Two random English words? About 33 bits of entropy, or a five-typeable-character password.

Xanthir
My HERO!!!
Posts: 5423
Joined: Tue Feb 20, 2007 12:49 am UTC
Contact:

### Re: Complicated questions about cryptanalysis

walkerm930 wrote:My password generation method lately is to think of two relatively long words one around 7-9 and the other 10+. How secure is this? If the password contains an English word, but it's 14 letters long, is that considered insecure?

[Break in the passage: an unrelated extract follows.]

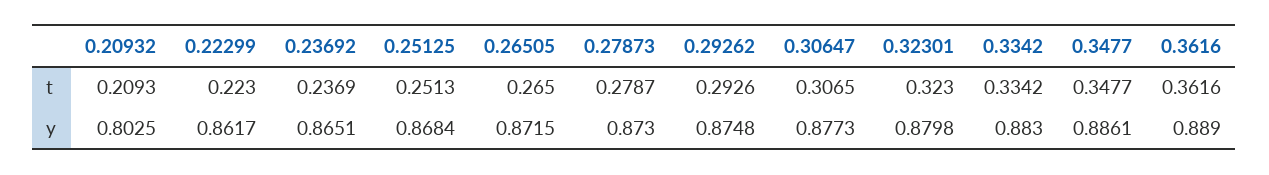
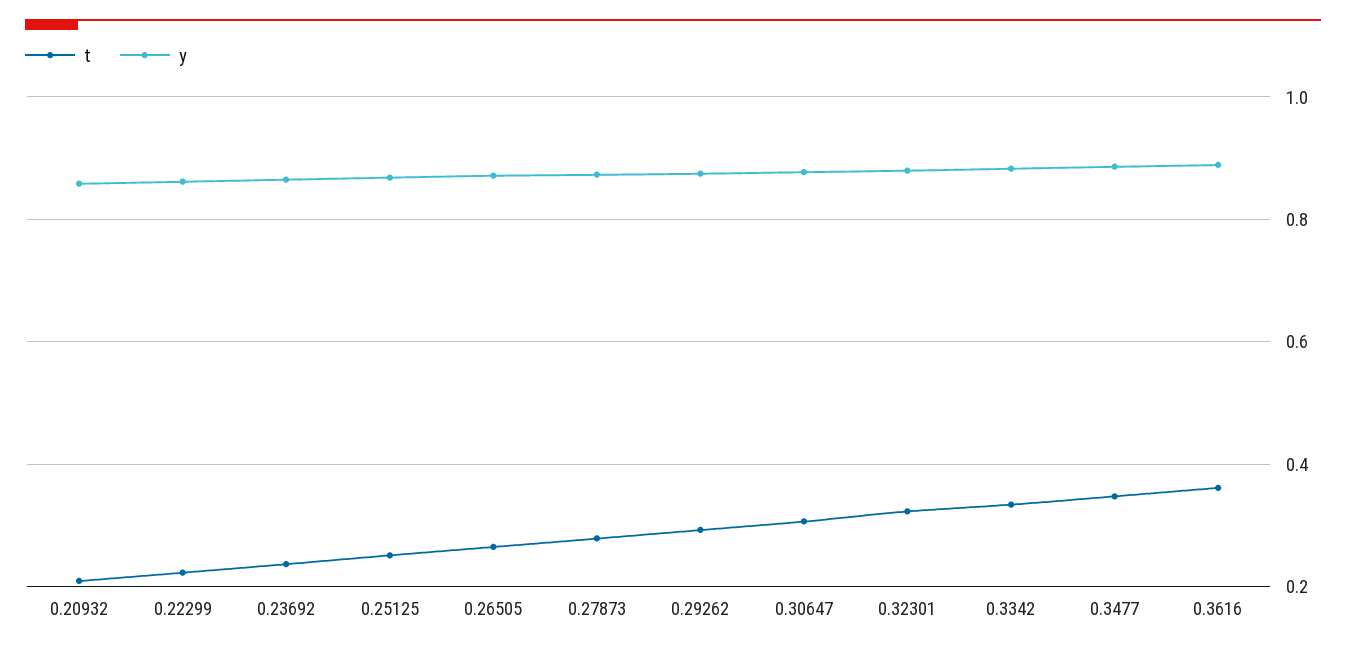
y, 0.20932: 0.8025 -> 0.86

Based on this comic, that's about 22 bits of entropy, which isn't nearly enough. Use more words.
(defun fibs (n &optional (a 1) (b 1)) (take n (unfold '+ a b)))

walkerm930
Posts: 69
Joined: Wed Apr 07, 2010 3:53 am UTC
Location: Canada: Ontario: Toronto

### Re: Complicated questions about cryptanalysis

Yeah, after reading this thread, I was kind of thinking that my passwords weren't secure enough. And now I'm wondering why I thought they were in the first place, especially given that recent comic. Come to think of it that is probably where I got the idea in the first place, without realizing it! Darn correct horse battery staple, still remember that...
In the gospel according to trig there are 3 primary rules: sin θ = x/h , cos θ = y/h and tan θ = x/y. These rules are not open to interpretation and are to be treated as law.

Carnildo
Posts: 2023
Joined: Fri Jul 18, 2008 8:43 am UTC

### Re: Complicated questions about cryptanalysis

Xanthir wrote:
walkerm930 wrote:My password generation method lately is to think of two relatively long words one around 7-9 and the other 10+. How secure is this? If the password contains an English word, but it's 14 letters long, is that considered insecure?

Based on this comic, that's about 22 bits of entropy, which isn't nearly enough. Use more words.

Depends on how the words are selected. 22 bits is correct if you're selecting from the 4000 or so most common words; my 33 bits is correct if you're selecting random dictionary words (of which there are about 100,000).